Lawyer and Supreme Court Judge

September 18, 1923-April 28, 2007

Had Bertha Wilson meekly followed the patriarchal advice handed down to her when she inquired about doing a law degree in the mid-1950s, the Canadian judicial system might have looked very different today.

“Madam, we have no room here for dilettantes. Why don’t you ju st go home and take up crocheting,” Horace E. Read, the dean of the law school at Dalhousie University barked at her when the minister’s wife and former schoolteacher appeared before him, seeking admission to the school in the fall of 1954. He finally relented, according to Madam Justice Wilson, who recounted the story in a rare interview with journalist Sandra Gwyn in Saturday Night magazine in 1985. “From my very first day of classes, I knew the law was my thing,” she said. “I just soaked it up like a sponge.”

Wilson was the first woman appointed a judge of the Ontario Court of Appeal, in 1975, and the first woman to sit on the Supreme Court of Canada.

Like most professions, the law was slow to welcome women into its ranks.

There were no female barristers in Ontario until Clara Brett Martin was called to the bar in 1897, three decades after Confederation. By the time Wilson was named a Queen’s Counsel, almost two centuries later, there were still fewer than three hundred female lawyers in the province; it would be another decade before the Law Society of Upper Canada, the self-governing body for lawyers in Ontario, elected Laura Legge as its first female treasurer (head), in 1983. A new century would have to dawn before one of Wilson’s younger colleagues, Beverley McLachlin, became the first woman appointed Chief Justice of the Supreme Court.

In Wilson’s day, women had to find not only their own bathrooms but their own niches within corporate firms. She did it by becoming a lawyer’s lawyer and establishing a sub-specialty in estate planning, especially in drawing up wills for the wives of wealthy clients at Osler, Hoskin & Harcourt in Toronto. Her forte was research, preparing legal documents, analyzing judgements and statutes, and setting up a nimble information-retrieval system in the days before Quicklaw and LexisNexis. Her diligence and organizing skills enabled her to solve tangled legal questions so adroitly that her billable hours diminished alarmingly, much to the distress of some senior partners.

Her ascendancy as a jurist owes something to circumstance: she had an enlightened husband and no children. John Wilson did the shopping and the cooking and he was proud of his wife’s intellect and her ambition. The intensely private Bertha Wilson never revealed if her lack of offspring was a deliberate choice or a personal sorrow, but it gave her the opportunity to pursue legal studies and to work diligently at a career outside the home.

Timing also played an auspicious role for Wilson. She was appointed to the Ontario Court of Appeal in 1975 in a dynamic era of family law reform.

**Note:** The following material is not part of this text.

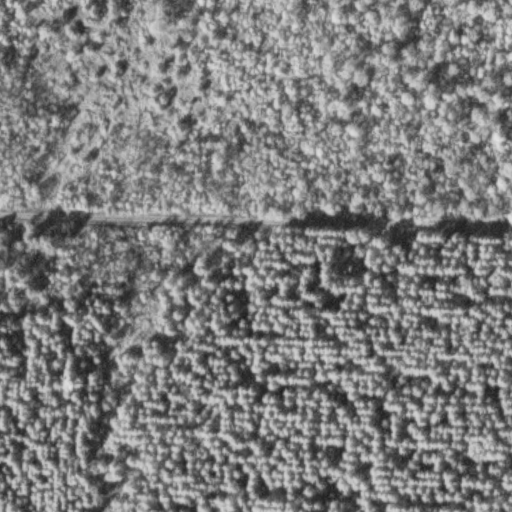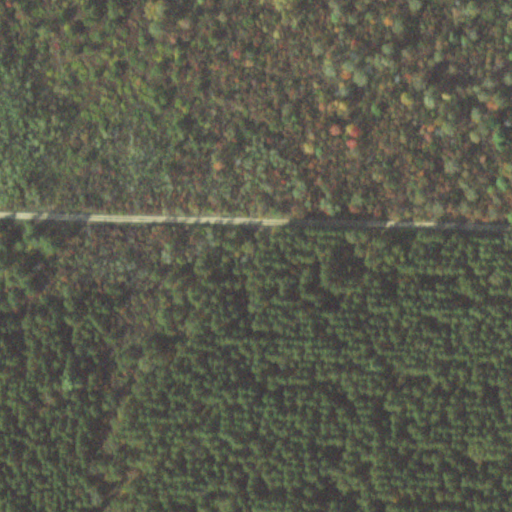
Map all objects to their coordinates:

Marriage and parenting were being redefined as economic partnerships in which both parties had rights as well as responsibilities. Patriarchal and prejudicial relationships in the workplace and in the home, which had been immutable for centuries, were suddenly open to interpretations based on new readings of legal arguments and current definitions of social, sexual, and racial discrimination.

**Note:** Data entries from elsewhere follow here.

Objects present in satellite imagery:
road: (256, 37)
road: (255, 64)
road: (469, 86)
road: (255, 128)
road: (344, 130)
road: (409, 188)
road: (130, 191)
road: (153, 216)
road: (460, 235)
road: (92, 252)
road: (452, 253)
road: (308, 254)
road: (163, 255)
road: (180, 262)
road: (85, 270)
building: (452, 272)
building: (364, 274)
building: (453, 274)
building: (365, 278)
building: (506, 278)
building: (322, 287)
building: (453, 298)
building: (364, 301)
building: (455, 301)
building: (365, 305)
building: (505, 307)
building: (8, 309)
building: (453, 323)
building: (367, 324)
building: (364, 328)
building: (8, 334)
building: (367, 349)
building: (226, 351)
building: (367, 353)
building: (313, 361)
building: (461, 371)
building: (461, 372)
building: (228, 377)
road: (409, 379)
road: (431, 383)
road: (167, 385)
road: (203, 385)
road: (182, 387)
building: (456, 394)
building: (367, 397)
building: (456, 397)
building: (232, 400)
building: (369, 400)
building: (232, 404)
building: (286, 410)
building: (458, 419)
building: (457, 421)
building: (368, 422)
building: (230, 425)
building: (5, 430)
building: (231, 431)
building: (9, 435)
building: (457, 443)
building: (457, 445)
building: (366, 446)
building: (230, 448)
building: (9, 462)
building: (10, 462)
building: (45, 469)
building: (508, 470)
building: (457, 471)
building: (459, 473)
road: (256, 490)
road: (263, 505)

The same was true of her appointment to the Supreme Court of Canada.

She was sworn in on March 30, 1982, less than three weeks before the Queen arrived in Canada to sign into law the Charter of Rights and Freedoms.

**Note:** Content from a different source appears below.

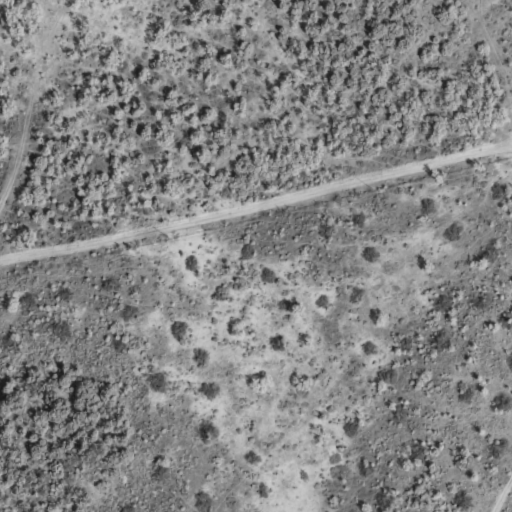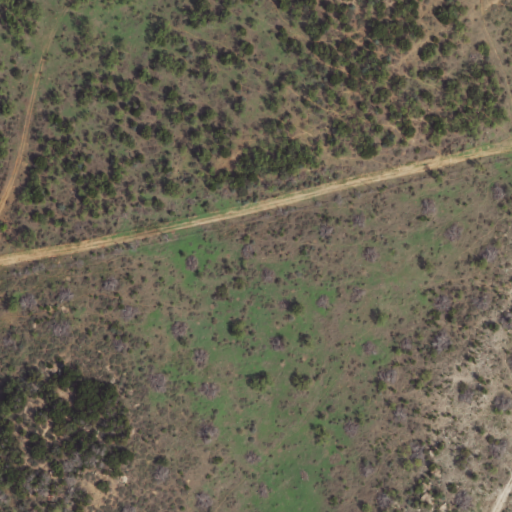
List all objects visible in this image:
road: (335, 132)
road: (217, 254)
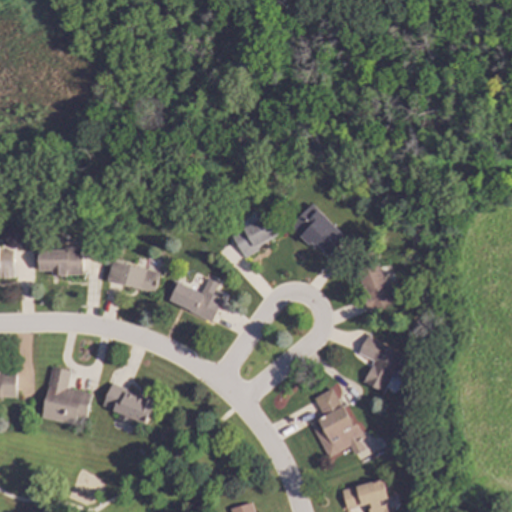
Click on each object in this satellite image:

Consequently, her period on the bench was a pivotal time during which the definitions of individual and collective rights and freedoms were tested, from a woman’s right to abortion to spousal battering as a defence for murder to a refugee claimant’s right to be heard.

Her stance as a triple outsider – as a woman, an immigrant, and the child of a lower-middle-class family – gave her a different perspective from many of her legally and socially connected male colleagues. An independent thinker and a socialist, she was highly principled, with a ramrod integrity. “It’s her sense and her sensibility,” Gwyn explained, “a kind of practical sensitivity tinged with Scottish asperity, enriched but by no means defined by her genes.”